I was reading an interpretation of a favorite scripture last week and was a little jarred when I saw the word “search” instead of “seek”, “Ask, and it will be given you; search, and you will find; knock, and the door will be opened for you. For everyone who asks receives, and everyone who searches finds, and for everyone who knocks, the door will be opened" (Matthew 7:7-8 NRSV).

     I’m enough of a linguist to understand that there are fine nuances of meaning inherent in every word, but the version I’ve loved through the years uses the word “seek” rather than “search”. This small mental exercise in critical thinking assured me that my brain is working, at least well enough to muse and ponder. After about a decade of feeling like I’ve been on cerebral autopilot, having the leisure to pause over a word or thought seems like a luxury.

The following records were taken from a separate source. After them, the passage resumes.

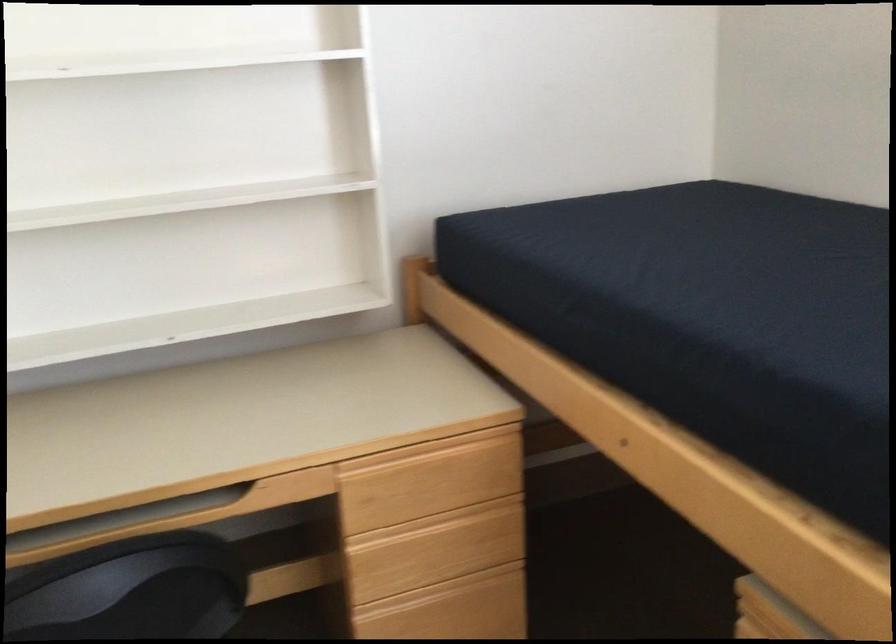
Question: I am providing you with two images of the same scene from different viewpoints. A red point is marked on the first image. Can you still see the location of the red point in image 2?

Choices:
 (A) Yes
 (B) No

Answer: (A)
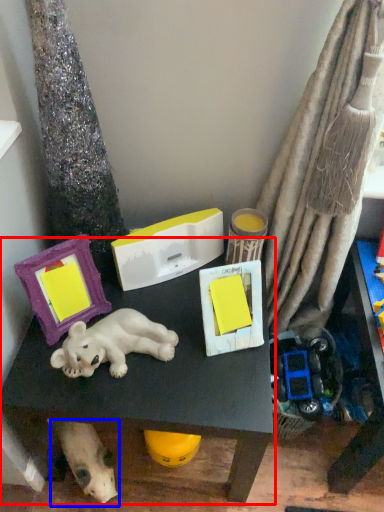
Question: Which point is closer to the camera, table (highlighted by a red box) or dog (highlighted by a blue box)?

Choices:
 (A) table
 (B) dog

Answer: (A)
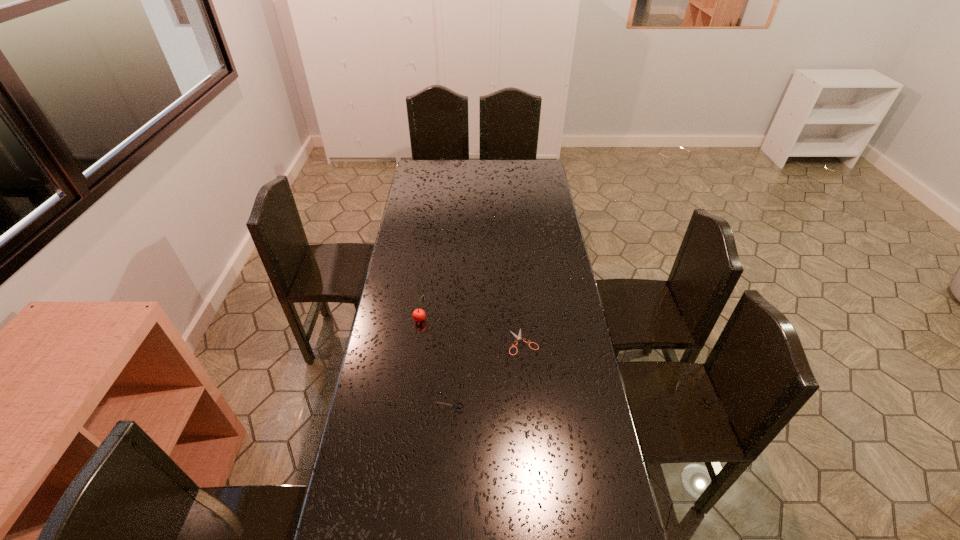
You are a GUI agent. You are given a task and a screenshot of the screen. Output one action in this format:
    pyautogui.click(x=<x>, y=<y>)
    Task: Click on the free space at the far edge
    
    Given the screenshot: What is the action you would take?
    pyautogui.click(x=479, y=162)

Image resolution: width=960 pixels, height=540 pixels. In the image, there is a desktop. What are the coordinates of `free space at the left edge` in the screenshot? It's located at (432, 223).

Where is `free space at the right edge of the desktop`? free space at the right edge of the desktop is located at coordinates (552, 295).

Locate an element on the screen. The height and width of the screenshot is (540, 960). vacant space at the far left corner is located at coordinates (440, 179).

Identify the location of free point at the far right corner. This screenshot has height=540, width=960. (542, 162).

In order to click on empty space that is in between the second tallest object and the farther shears in this screenshot , I will do `click(486, 374)`.

Locate an element on the screen. empty location between the nearer shears and the farther shears is located at coordinates (486, 374).

The image size is (960, 540). In order to click on free spot between the right shears and the leftmost object in this screenshot , I will do 471,330.

I want to click on empty location between the leftmost object and the rightmost object, so pos(471,330).

The height and width of the screenshot is (540, 960). I want to click on free space between the second object from right to left and the cherry, so click(435, 363).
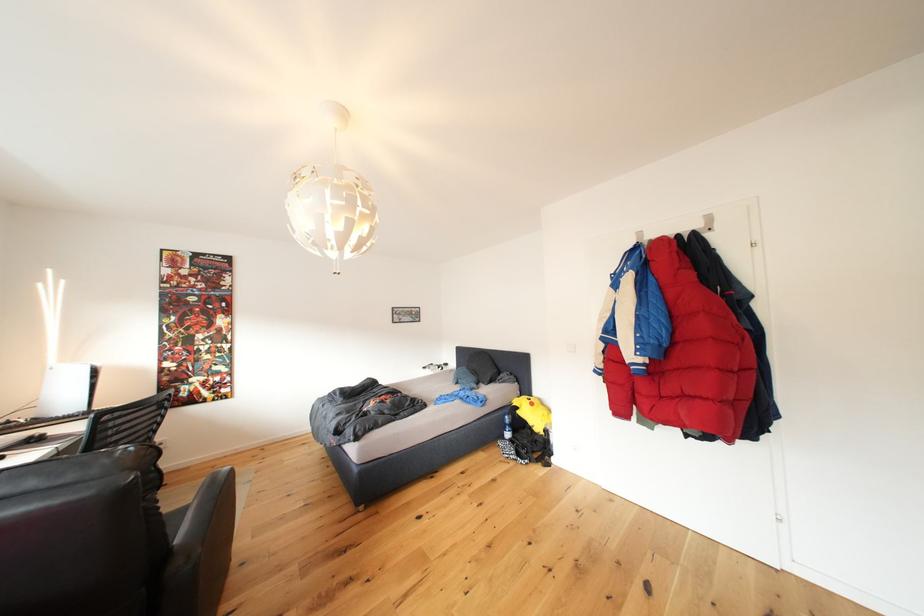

     Searching suggests that something recoverable is lost. If you think about it, we spend a vast amount of time in life searching. We use a searchlight to explore every nook and cranny when someone or something is lost. The news regularly reports the outcome of search and rescue missions. We search online for goods or information or a vast array of services, both beneficial and questionable. Perhaps the beloved childhood game should really be called “Hide and Search” – we know our hiding will be discovered when the one who’s searching finds our safe place.

     Because we have an expectation of finding, we look high and low, broad and wide until we’re reunited with whatever it is we’ve misplaced or has gone missing. When we grieve some of us spend our emotional energy searching for our loved one – they’re lost to us, we’re lost without them. We search the physical place and landscape of our life for remnants of their presence. In vain we await their return, searching, searching, searching for the assurance that they’re not forever lost to our lives.

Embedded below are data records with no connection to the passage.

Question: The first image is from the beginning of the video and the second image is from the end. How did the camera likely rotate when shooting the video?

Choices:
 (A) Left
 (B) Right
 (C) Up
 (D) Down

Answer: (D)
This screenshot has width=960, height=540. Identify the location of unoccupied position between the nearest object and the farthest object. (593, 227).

     After my husband died I wrote an entire memoir about my search for the remains of his physical DNA. The loss of his physical presence was, for a while, utterly incomprehensible. Instinctively I listened at the back door, expecting to hear his car, his familiar footsteps and him - whole and well - greeting me in exuberant love. Deep within, my mind understood the reality of my loss, yet my heart kept searching for the one who was lost  - my husband, the great love of my life.

     When we're seeking rather than searching, we're about something deep and intentional. Seeking is more of a lifelong endeavor. Seeking goes far beyond searching, though in both we’re looking for recovery. Often our quest is unclear until we take the first step and then the next. In truth, seeking is sometimes a hard trudge through the muck and mire of our life. Seeking requires gritty persistence, spiritual fortitude, and the hope of faith.

     In our deep longing for comfort as we grieve we actively seek - we’re looking for ways not just to feel better, but to be better. Seeking is the cooperative work of our heart and mind and soul and spirit to grow and live in the presence of God, “‘Come,’ my heart says, ‘seek his face!’ Your face, Lord, do I seek” (Psalm 27:8 NRSV). We search for the transient things of life that come and go. When we grieve we go deeper - we seek the sustained peace and sufficiency of God’s steadfast love and faithfulness to us now and forevermore.

And those who know your name put their trust in you, for you, O Lord, have not forsaken those who seek you.
Psalm 9:10 NRSV
Keep me this day, O God, in the joy of seeking. Amen.